Berdasarkan Konvensi ILO Nomor182 tentang
Pelarangan dan Tindakan Segera untuk Mengeliminasi Bentuk-Bentuk Pekerjaan
Terburuk untuk Anak, ada empat pekerjaan terburuk bagi anak, yakni: (1) semua
bentuk perbudakan atau praktik yang menyerupai praktik perbudakan, seperti
penjualan dan anak-anak kerja ijon dan perhambaan, serta kerja paksa atau wajib
kerja, termasuk pengerahan anak secara paksa atau wajib untuk terlibat dalam
konflik bersenjata; (2) penggunaan, penyediaan, dan penawaran anak untuk
kegiatan prostitusi, produksi pornografi, atau pertunjukkan pornografi; (3)
penggunaan, penyediaan, dan penawaran anak untuk kegiatan terlarang, terutama
untuk produksi dan penyelundupan narkotika dan obat-obatan psikotropika; (4)
pekerjaan yang pada dasarnya dan lingkungannya membahayakan kesehatan,
keselamatan, dan moral anak.
Meskipun Indonesia telah meratifikasi
Konvensi ILO tersebut pada 8 Maret 2000 lalu, namun hingga kini pemerintah
belum serius menangani persoalan pekerja anak di sektor berbahaya dan tidak
manusiawi. Pekerja anak dalam sektor ini sangat banyak, dan lagi-lagi masalah
kemiskinan menjadi fakor utamanya. Di beberapa tempat, tidak sedikit anak yang
bekerja selama 12 jam per hari, mendapatakan perlakukan kekerasan, pelecehan
seksual, pemerkosaan, pembunuhan, dijadikan sebagai pelacur, dan hal tak
manusiawi lainnya.
Pekerja anak tersebut kehilangan kesempatan
untuk tumbuh berkembang secara wajar dalam hal fisik, psikologis, sosial, dan
pendidikan. Mereka kehilangan masa di mana mereka seharusnya menikmati masa
bermain, belajar, bergembira, dan mendapatkan kedamaian. Tidak sedikit dari
pekerja anak tersebut terpaksa putus sekolah atau yang tidak bisa melanjutkan
pendidikan ke jenjang berikutnya. Mereka putus sekolah karena keterbatasan
ekonomi keluarga, dan juga karena mereka tak sanggup memikul beban ganda
sebagai pekerja dan sebagai pelajar. Bagaimanapun juga mereka akan kesulitan
untuk membagi waktu dan perhatian. Oleh karena itu, pekerja anak rentan putus
sekolah.
Menurut Menteri Pendidikan dan Kebudayaan
Mohammad Nuh, angka putus sekolah di tingkat SD sekitar 1,3 persen atau setara
400.000 siswa. Kemudian anak yang tidak melanjutkan pendidikan dari SD ke SMP
sekitar 7,2 persen atau sekitar 2,2 juta siswa. Mereka yang putus sekolah atau
tidak melanjutkan pendidikan ke jenjang berikutnya tersebut kemungkinan besar akan
menjadi pekerja (dan sebagian dari mereka sebelumnya juga sudah bekerja).

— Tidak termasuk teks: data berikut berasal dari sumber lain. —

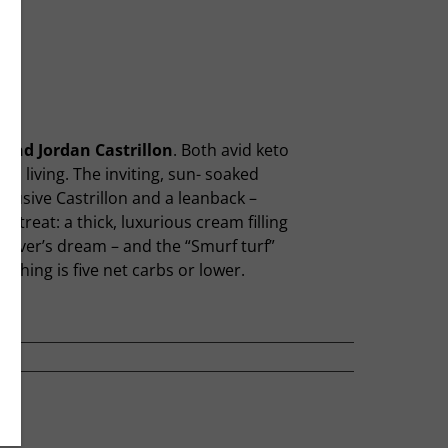
and Jordan Castrillon
. Both avid keto
b living. The inviting, sun- soaked
ffusive Castrillon and a leanback –
l treat: a thick, luxurious cream filling
 lover’s dream – and the “Smurf turf”
thing is five net carbs or lower.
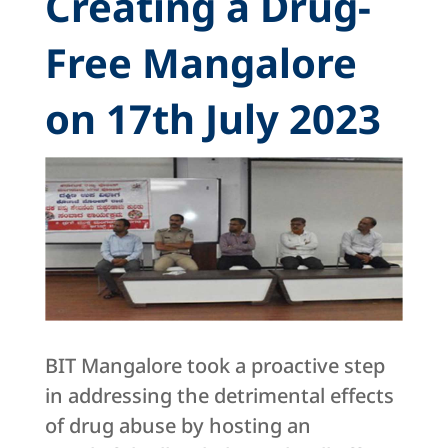
Creating a Drug-
Free Mangalore
on 17th July 2023
BIT Mangalore took a proactive step
in addressing the detrimental effects
of drug abuse by hosting an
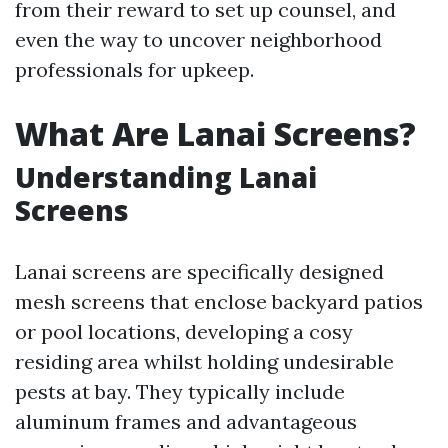
from their reward to set up counsel, and
even the way to uncover neighborhood
professionals for upkeep.
What Are Lanai Screens?
Understanding Lanai
Screens
Lanai screens are specifically designed
mesh screens that enclose backyard patios
or pool locations, developing a cosy
residing area whilst holding undesirable
pests at bay. They typically include
aluminum frames and advantageous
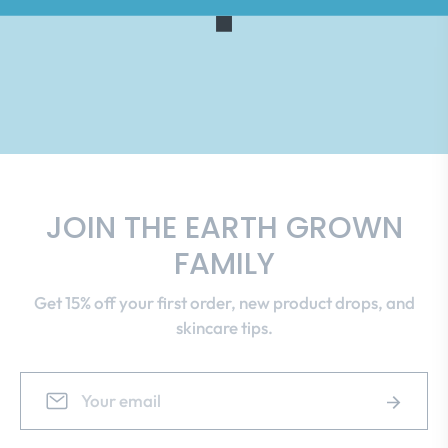
JOIN THE EARTH GROWN
FAMILY
Get 15% off your first order, new product drops, and
skincare tips.
Sign
Subscrib
up
for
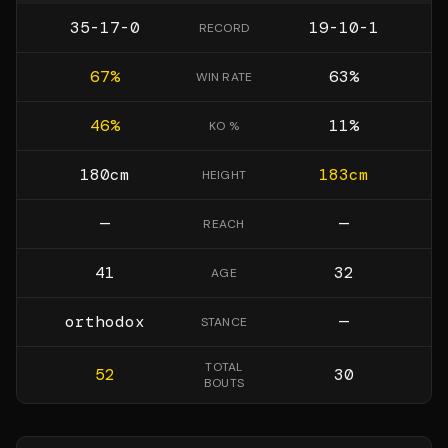
35-17-0
19-10-1
RECORD
67
%
63
%
WIN RATE
46
%
11
%
KO %
180
cm
183
cm
HEIGHT
—
—
REACH
41
32
AGE
orthodox
—
STANCE
TOTAL
52
30
BOUTS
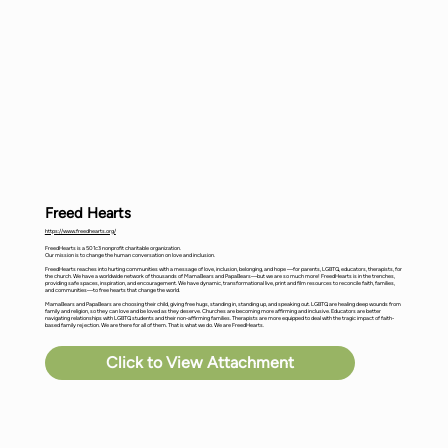
Freed Hearts
https://www.freedhearts.org/
FreedHearts is a 501c3 nonprofit charitable organization.
Our mission is to change the human conversation on love and inclusion.
FreedHearts reaches into hurting communities with a message of love, inclusion, belonging, and hope —for parents, LGBTQ, educators, therapists, for
the church. We have a worldwide network of thousands of MamaBears and PapaBears—but we are so much more! FreedHearts is in the trenches,
providing safe spaces, inspiration, and encouragement. We have dynamic, transformational live, print and film resources to reconcile faith, families,
and communities—to free hearts that change the world.
MamaBears and PapaBears are choosing their child, giving free hugs, standing in, standing up, and speaking out. LGBTQ are healing deep wounds from
family and religion, so they can love and be loved as they deserve. Churches are becoming more affirming and inclusive. Educators are better
navigating relationships with LGBTQ students and their non-affirming families. Therapists are more equipped to deal with the tragic impact of faith-
based family rejection. We are there for all of them. That is what we do. We are FreedHearts.
Click to View Attachment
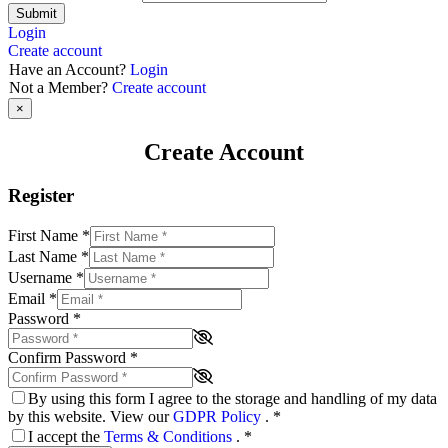
Submit
Login
Create account
Have an Account?
Login
Not a Member?
Create account
×
Create Account
Register
First Name
*
Last Name
*
Username
*
Email
*
Password
*
Confirm Password
*
By using this form I agree to the storage and handling of my data
by this website. View our
GDPR Policy
.
*
I accept the
Terms & Conditions
.
*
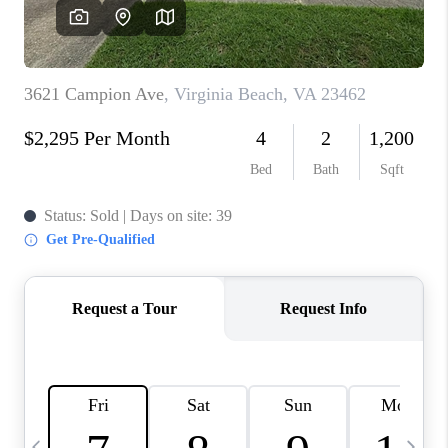
TOP AREAS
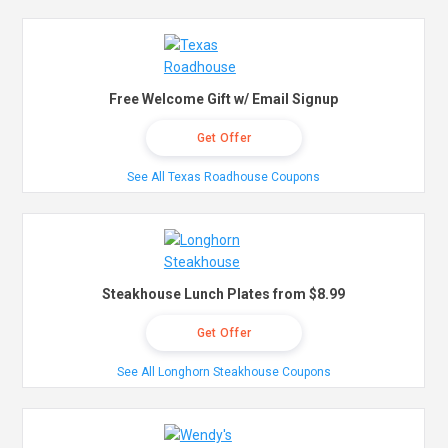
Free Welcome Gift w/ Email Signup
Get Offer
See All Texas Roadhouse Coupons
Steakhouse Lunch Plates from $8.99
Get Offer
See All Longhorn Steakhouse Coupons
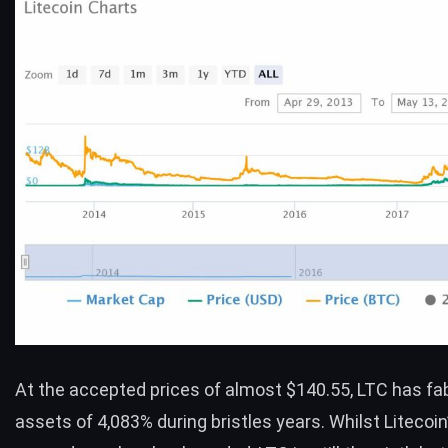
At the accepted prices of almost $140.55,
LTC
has fa
assets of 4,083% during bristles years. Whilst Litecoin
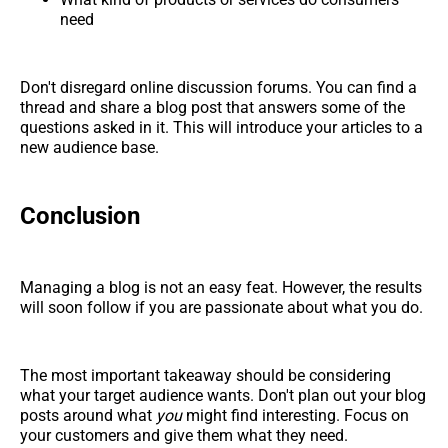
need
Don't disregard online discussion forums. You can find a
thread and share a blog post that answers some of the
questions asked in it. This will introduce your articles to a
new audience base.
Conclusion
Managing a blog is not an easy feat. However, the results
will soon follow if you are passionate about what you do.
The most important takeaway should be considering
what your target audience wants. Don't plan out your blog
posts around what
you
might find interesting. Focus on
your customers and give them what they need.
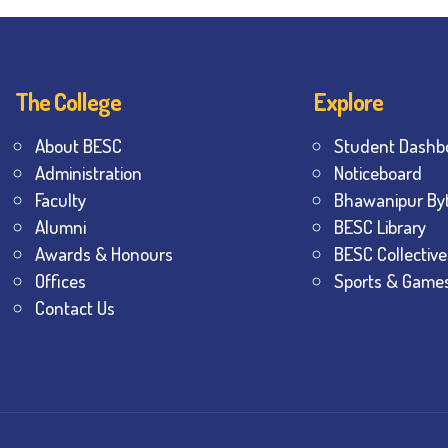
The College
Explore
About BESC
Student Dashb
Administration
Noticeboard
Faculty
Bhawanipur By
Alumni
BESC Library
Awards & Honours
BESC Collective
Offices
Sports & Game
Contact Us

Merekalah yang menjadi korban akibat kegagalan negara dalam mewujudkan
masyarakat sejahtera.
Sekali lagi, kemiskinan struktural yang tidak
bisa ditangani oleh negara (bahkan terkadang ikut disponsori oleh negara),
merupakan faktor utama yang memaksa anak-anak tersebut kehilangan kesempatan
untuk bertumbuh dan berkembang secara baik. Mereka akhirnya layu sebelum
berkembang. Kemiskinan memaksa mereka bekerja, dan kemungkinan besar mereka
juga akan mewariskannya kepada anak-anaknya kelak. Sehingga kemiskinan dan
pekerja anak ini bagaikan rantai yang tidak bisa diputus.
Memang pemerintah sudah melakukan beberapa
upaya untuk menyelamatkan anak miskin melalui pemberian beasiswa. Tetapi hal
ini tidak cukup karena persoalan utamanya adalah kemiskinan struktural.
Artinya, selama roda kemiskinan struktural berputar maka pekerja anak akan
tetap menjamur. Pemberian beasiswa bagi anak miskin hanya ibarat memadamkan
kebakaran. Oleh sebab itu, selain memberikan bantuan subsidi, pemerintah harus
serius memberdayakan rakyat miskin dengan menerapkan prinsip ekonomi
kerakyatan.
Selain itu, semua pihak hendaknya menyadari
bahwa persoalan anak bukan hanya tanggung jawab domestik (rumah tangga) tetapi
juga merupakan tanggung jawab publik. Di sinilah dibutuhkan upaya yang serius
dari pemerintah maupun seluruh elemen masyarakat untuk melindungi anak
khususnya pekerja anak. Semoga hal ini menjadi sebuah kegelisahan bersama yang
melahirkan gerakan dan langkah konkrit untuk menyelamatkan anak Indonesia.
Karena masa depan bangsa ada di tangan mereka.